Г-н де Вольтер к столу не вышел. Он появился только к пяти, держа в руке письмо.
— Знаете ли вы, — спросил он меня, — маркиза Альбергатти Капачелли, сенатора из Болоньи, и графа Парадизи?
— Парадизи не знаю, а г-на Альбергатти только в лицо и понаслышке, он не сенатор, а один из сорока, уроженец Болоньи, где их не сорок, а пятьдесят.
— Помилосердствуйте! Уж очень головоломно.
— Вы с ним знакомы?
— Нет, но он прислал мне пьесы Гольдони, болонские колбасы, перевод моего «Танкреда» и намерен навестить меня.
— Он не приедет, он не так глуп.
— Почему глуп? И впрямь глупо ездить ко мне с визитами.
— Я говорю об одном Альбергатти. Он знает, что повредит во мнении, кое, быть может, вы составили о нем. Он уверен, что, если навестит вас, вы распознаете его ничтожество или величие, и прощай иллюзии. Но вообще-то он добрый дворянин с доходом в шесть тысяч цехинов и обожает театр. Он изрядный комедиант, сочинитель прескучных комедий в прозе.
— Знатный титул. Но как он пятьдесят и сорок?
— Так же, как полдень в Базеле в одиннадцать.
— Понимаю. Как в вашем Совете Десяти семнадцать
[371]
.
— Именно. Но проклятые сорок в Болонье — другое дело.
— Почему проклятые?
— Они не облагаются податями и посему творят, что хотят, а потом перебираются в соседнюю страну и живут припеваючи на свои доходы.
— Это благодать, а не проклятие, но продолжим.

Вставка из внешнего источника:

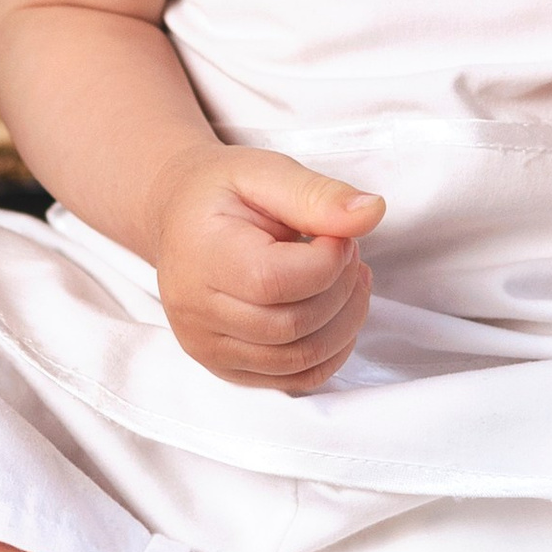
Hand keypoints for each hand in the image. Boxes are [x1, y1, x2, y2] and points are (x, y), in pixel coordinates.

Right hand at [149, 147, 383, 392]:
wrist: (179, 217)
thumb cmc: (223, 193)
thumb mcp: (267, 172)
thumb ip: (318, 195)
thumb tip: (372, 213)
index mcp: (202, 257)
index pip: (276, 282)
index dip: (329, 262)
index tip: (339, 234)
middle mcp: (196, 312)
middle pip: (293, 326)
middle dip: (341, 289)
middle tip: (348, 253)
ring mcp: (207, 347)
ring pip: (299, 359)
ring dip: (344, 322)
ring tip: (347, 279)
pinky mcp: (226, 367)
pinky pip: (294, 379)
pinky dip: (330, 352)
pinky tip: (336, 313)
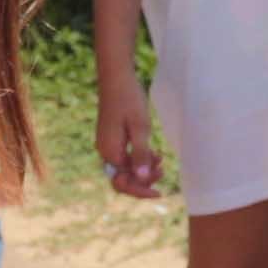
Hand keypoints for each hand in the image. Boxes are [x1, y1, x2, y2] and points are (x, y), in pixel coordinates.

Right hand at [96, 67, 162, 202]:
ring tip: (160, 159)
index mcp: (110, 152)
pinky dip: (139, 157)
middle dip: (143, 179)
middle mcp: (105, 151)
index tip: (159, 191)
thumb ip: (141, 154)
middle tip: (163, 170)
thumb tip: (142, 179)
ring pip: (126, 167)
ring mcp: (107, 144)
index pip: (123, 183)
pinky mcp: (112, 137)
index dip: (141, 190)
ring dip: (143, 168)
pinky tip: (153, 152)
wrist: (117, 77)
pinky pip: (125, 156)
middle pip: (123, 178)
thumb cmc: (129, 99)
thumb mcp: (140, 128)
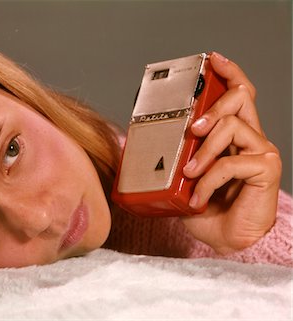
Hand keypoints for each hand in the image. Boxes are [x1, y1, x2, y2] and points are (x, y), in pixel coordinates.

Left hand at [181, 52, 281, 254]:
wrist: (224, 239)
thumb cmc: (206, 207)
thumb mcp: (185, 176)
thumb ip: (177, 156)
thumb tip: (140, 145)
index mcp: (233, 136)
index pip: (239, 95)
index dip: (229, 73)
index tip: (213, 61)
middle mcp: (251, 138)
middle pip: (239, 98)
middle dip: (211, 108)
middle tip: (191, 130)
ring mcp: (260, 152)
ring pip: (231, 127)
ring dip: (203, 151)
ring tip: (189, 173)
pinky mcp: (265, 169)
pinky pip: (231, 162)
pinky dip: (208, 180)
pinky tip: (198, 197)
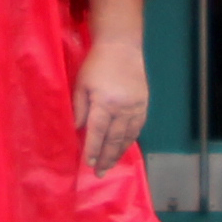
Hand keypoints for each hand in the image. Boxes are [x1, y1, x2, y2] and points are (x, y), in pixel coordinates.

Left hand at [75, 38, 146, 176]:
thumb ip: (79, 108)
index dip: (92, 149)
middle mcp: (123, 108)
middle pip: (114, 139)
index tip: (87, 163)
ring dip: (118, 154)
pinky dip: (129, 141)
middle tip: (99, 173)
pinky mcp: (144, 105)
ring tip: (110, 166)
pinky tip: (123, 149)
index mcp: (105, 103)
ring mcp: (136, 107)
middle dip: (105, 158)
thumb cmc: (97, 64)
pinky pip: (137, 128)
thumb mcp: (81, 84)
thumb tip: (77, 130)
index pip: (97, 132)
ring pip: (127, 137)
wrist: (123, 47)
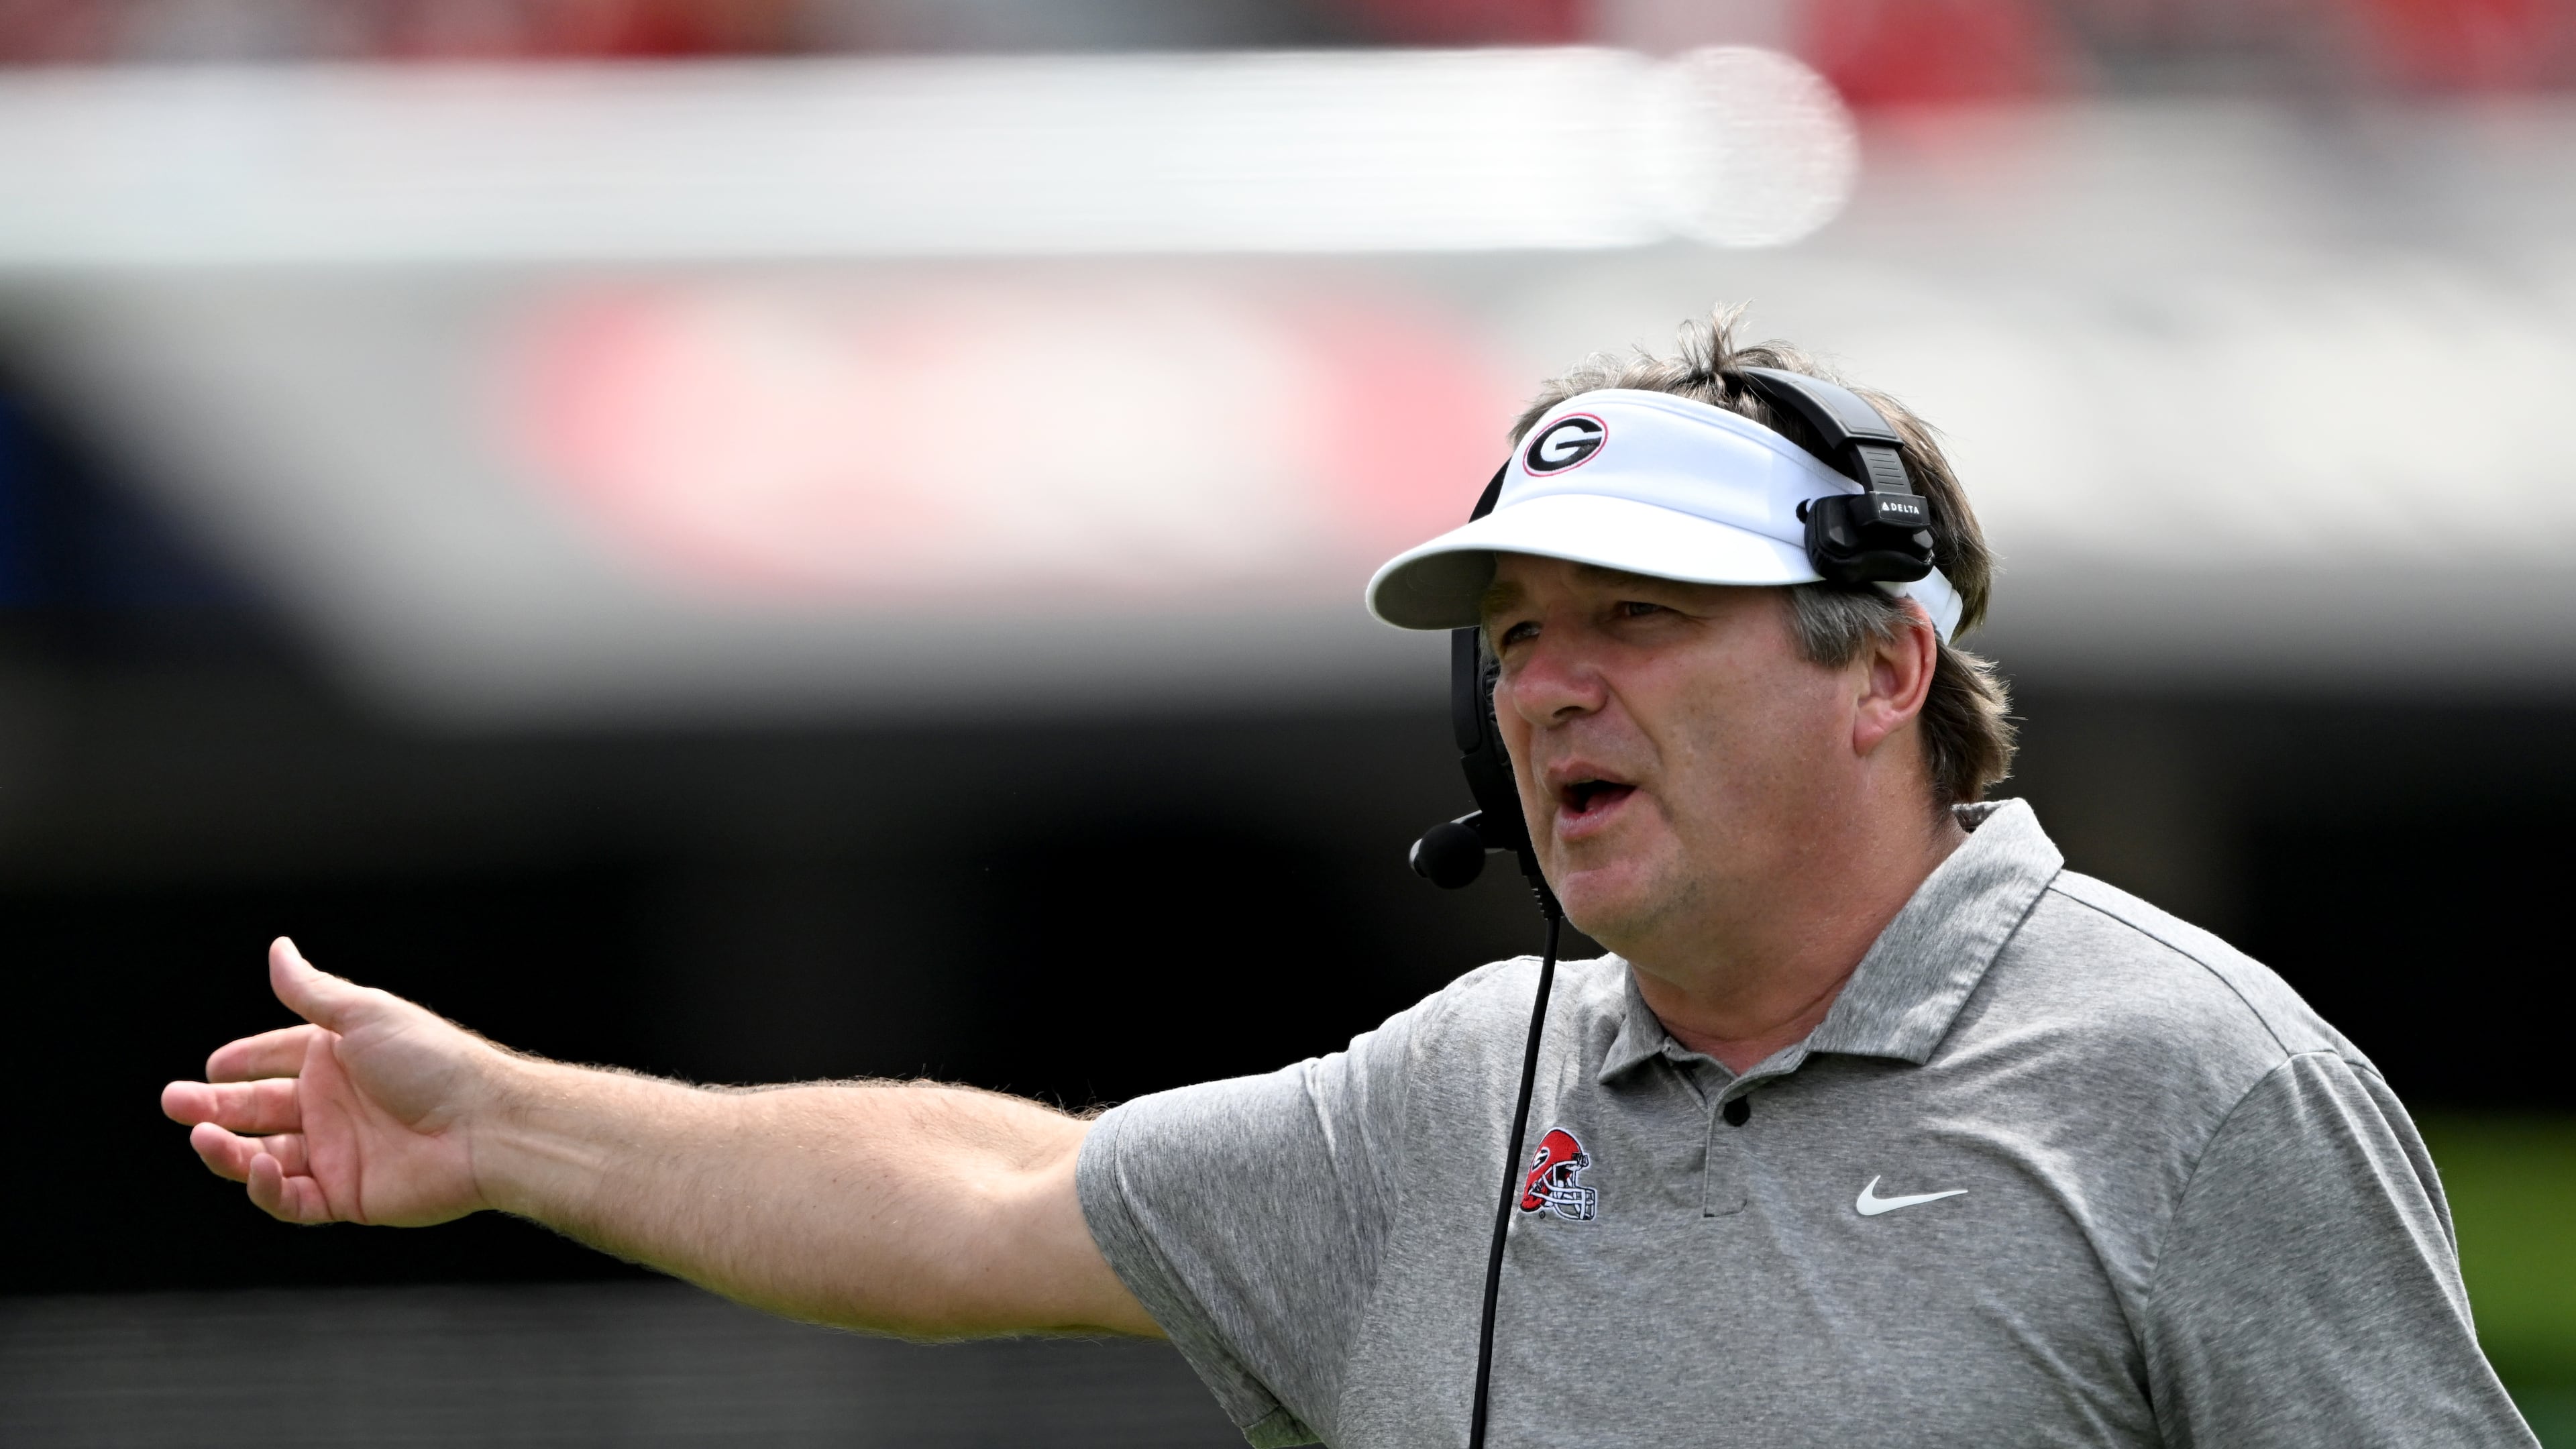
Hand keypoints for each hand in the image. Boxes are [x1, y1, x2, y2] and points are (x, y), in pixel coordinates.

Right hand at [162, 938, 509, 1225]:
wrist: (484, 1124)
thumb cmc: (432, 1061)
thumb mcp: (364, 1015)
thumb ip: (312, 991)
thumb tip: (277, 948)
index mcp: (337, 1059)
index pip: (274, 1060)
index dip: (240, 1064)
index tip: (207, 1066)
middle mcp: (334, 1106)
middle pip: (258, 1109)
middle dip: (213, 1107)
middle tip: (174, 1103)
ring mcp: (337, 1153)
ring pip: (263, 1155)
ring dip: (227, 1148)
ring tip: (202, 1135)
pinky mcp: (346, 1196)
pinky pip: (291, 1199)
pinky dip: (265, 1187)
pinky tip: (254, 1166)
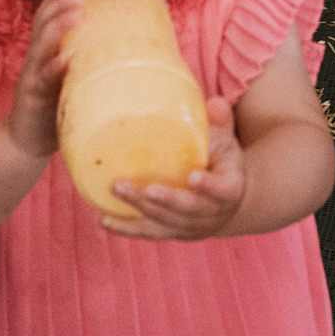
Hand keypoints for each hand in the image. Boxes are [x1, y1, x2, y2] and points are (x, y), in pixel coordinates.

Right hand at [2, 0, 81, 161]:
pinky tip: (65, 59)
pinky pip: (43, 82)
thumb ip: (87, 64)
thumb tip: (131, 51)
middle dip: (59, 8)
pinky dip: (54, 68)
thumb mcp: (70, 81)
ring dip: (57, 30)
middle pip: (43, 27)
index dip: (56, 1)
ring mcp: (33, 81)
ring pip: (42, 48)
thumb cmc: (55, 109)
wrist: (26, 143)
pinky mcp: (33, 100)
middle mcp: (36, 63)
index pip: (46, 21)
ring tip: (76, 15)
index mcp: (44, 55)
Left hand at [102, 97, 245, 241]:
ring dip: (140, 208)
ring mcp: (189, 226)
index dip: (209, 186)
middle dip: (165, 199)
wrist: (223, 200)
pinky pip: (148, 232)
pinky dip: (126, 228)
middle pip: (187, 209)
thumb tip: (213, 103)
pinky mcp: (170, 232)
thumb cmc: (222, 164)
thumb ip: (220, 123)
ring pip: (165, 221)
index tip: (193, 177)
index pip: (222, 190)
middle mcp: (210, 213)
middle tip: (144, 188)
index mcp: (229, 189)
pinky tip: (105, 220)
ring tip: (117, 189)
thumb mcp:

Маркиз Альбергатти конечно же порядочный литератор.
— Он хорошо пишет на родном языке, но утомляет читателя, ибо слушает одного себя, и притом велеречив. К тому же в голове у него хоть шаром покати.
— Он актер, вы сказали.
— Превосходный, коли играет свое, особенно в роли любовников.
— Красив ли он?
— На сцене, но не в жизни. Лицо невыразительное.
— Но пьесы его имеют успех.
— Отнюдь нет. Их бы освистали бы, если б поняли.
— А что вы скажете о Гольдони?
— Это наш Мольер.
— Почему он именует себя поэтом герцога Пармского?
— Чтобы обзавестись каким-нибудь титулом, ибо герцог о том не ведает. Еще он именует себя адвокатом, но он только мог бы быть им
[372]
. Он хороший комик, вот и все. Я с ним в дружбе, и вся Венеция это знает. В обществе он не блещет, он пошлый и приторный, как мальва.
— Он мне писал. Он нуждается, хочет покинуть Венецию. Это, верно, не по нраву хозяевам театров, где играют его пьесы.
— Поговаривали, не дать ли ему пенсион, но решили отказать. Подумали, что, получив пенсион, он перестанет писать.
— Кумы отказали в пенсионе Гомеру, испугавшись, что все слепцы будут просить денег.
Мы весело провели день. Он поблагодарил меня за «Макароникон» и обещал прочесть его. Он представил мне иезуита, коего держал на службе, и присовокупил, что зовут его Адам, но он не первый из людей; мне сказали, что он с увлечением сражается с ним в трик-трак и, проиграв, любит запустить иезуиту в лицо кости и стаканчик.
Воротившись вечером в трактир, я тотчас получил три золотых шарика, а минуту спустя объявился дражайший синдик и повез меня на оргию.
По пути он рассуждал о чувстве стыдливости, не позволяющем выставлять напоказ части тела, что сызмальства нас приучили скрывать. Он сказал, что зачастую стыдливость проистекает из добродетели, но сия добродетель еще слабее, нежели сила воспитания, ибо не умеет противостоять нападению, когда задирщик с умом берется за дело. Самый простой способ, по его разумению, — не обращать на добродетель внимания, ни во что не ставить ни на словах, ни на деле, осмеивать ее; надо застать врага врасплох, перепрыгнуть через баррикады стыда — и победа обеспечена, бесстыдство нападающего враз уничтожит стыдливость атакованного.